Imagine an all star team of cardiologists at the Cleveland Clinic, physicians and surgeons with decades of experience doing complex surgeries transplanting hearts. Their work involved constant evaluation of how best to refine the procedure. They just learned that the Clinic Board of Directors, after a long discussion, voted that henceforth their expertise was not needed.  The Clinic decided to let a charismatic businessman write the protocols, beginning January 20.

Voters intentionally rejected expertise in favor of gut and guesswork.   Voters had looked at the work of experts for a generation and decided they did not want experts running things.  They were rejected, not for a known alternative but for an unknown directed by a person with strong instincts, not knowledge.

A recurring theme was the hope that Trump would bring in people with some experience.  Trump will seek advice, won't he?   The phone call from Taiwan's elected president was either ignorance or craft.   Or maybe just recklessness.   Here is an example of the kind of thinking done by policy experts who are consumed by nuance:  Click Here for an analysis of the Taiwan phone call


Another theme was the hope that Trump, who hungrily seeks public approval indeed has an underlying policy compass: policies that would gain vigorous public support.  This could be a useful constraint because sound policies that have good results would be popular.   He won't be crazy.   He will be popular.  We could do worse.
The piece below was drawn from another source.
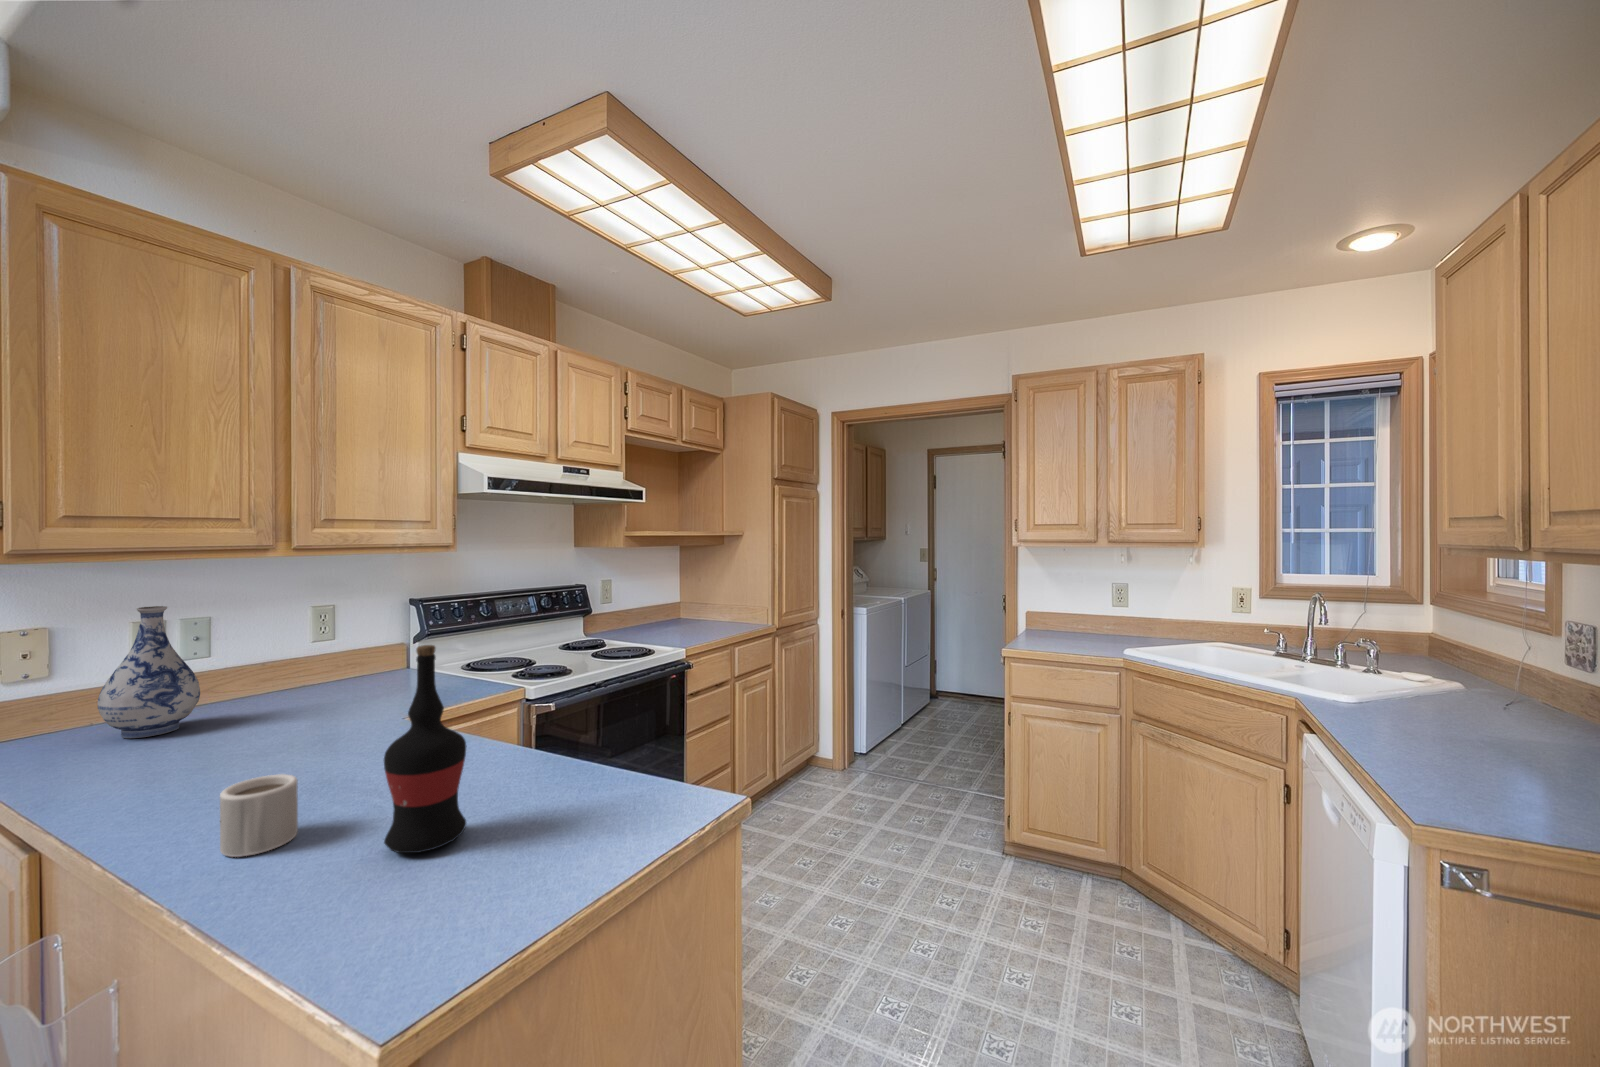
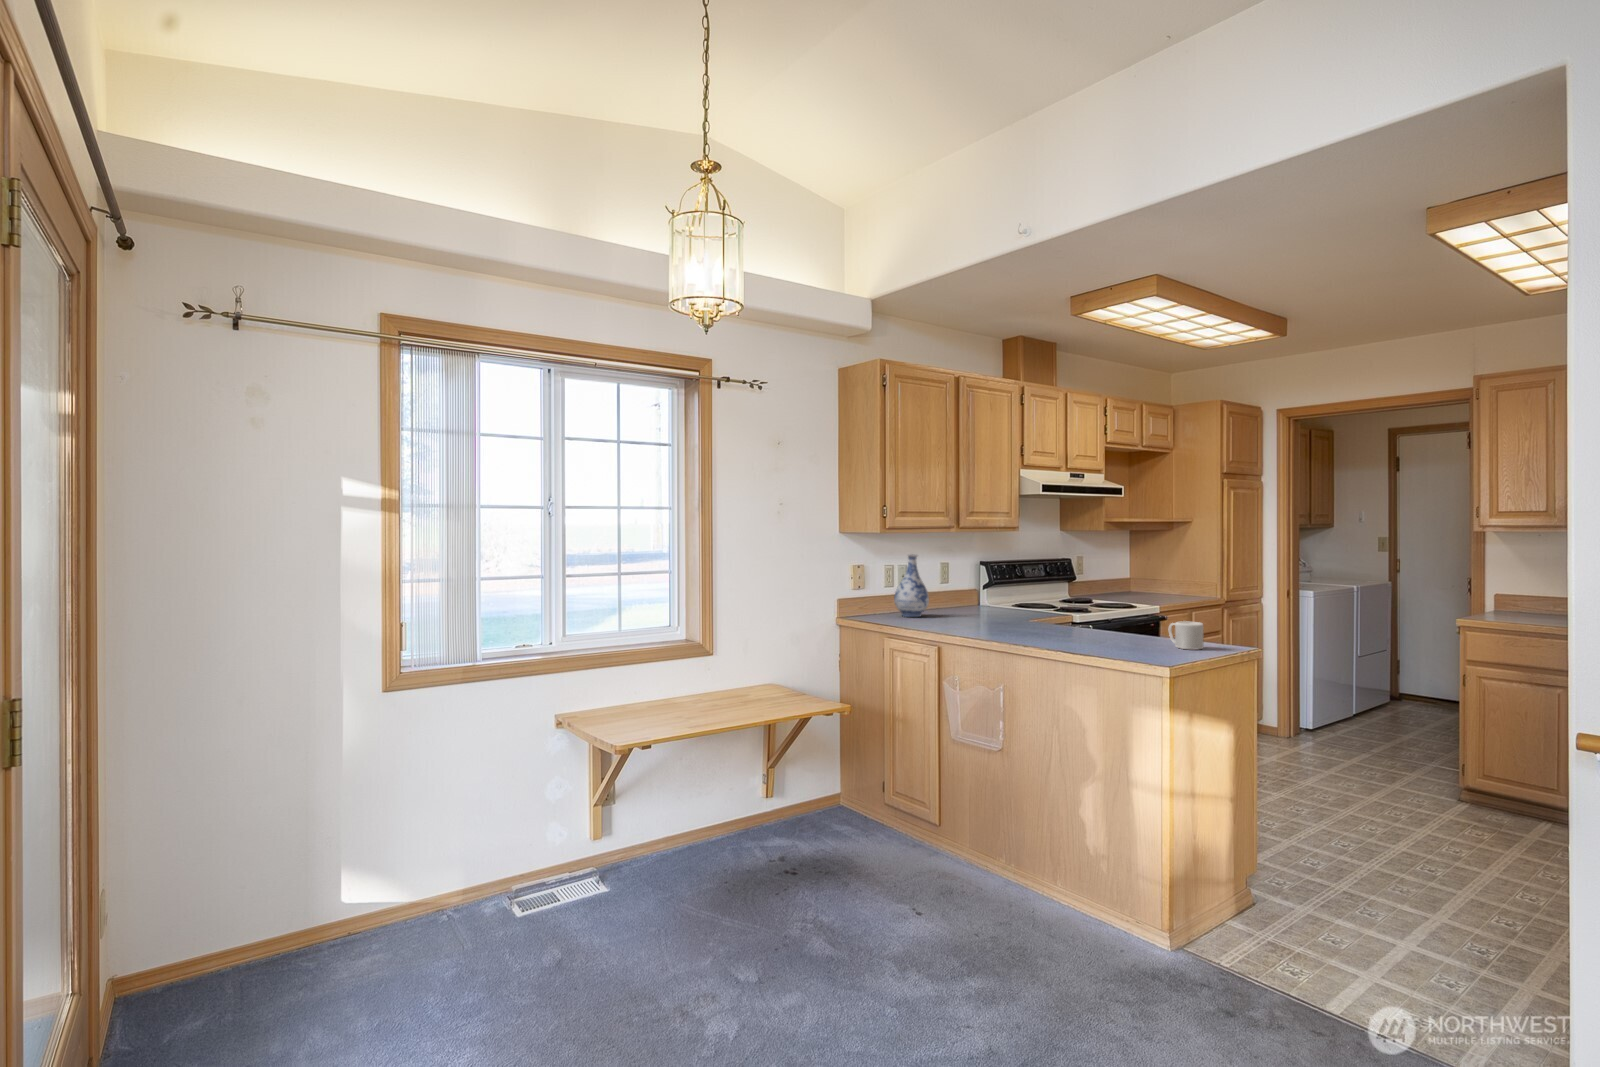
wine bottle: present [384,645,467,853] -> none [1106,561,1136,642]
mug: present [220,774,298,857] -> present [1169,621,1203,650]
Had the election been between Hillary Clinton and any Republican candidate other than Trump the discussions would have been about policy direction.   But in the case of the election of Trump the message was that America had thrown away the maps and and the rules and the wisdom of experience and and decided to march off on its own, feeling its way as it goes.   

It was a choice of policy versus gut, and the public trusted Trump's gut.



1 comment:

Sally said...

Do you actually think Washington DC politics and governance can be compared to Cleveland Clinic cardiology? At any rate, via the electoral college, voters said "pull the plug." I wouldn't rate Washington any higher than a Russian hospital, if that.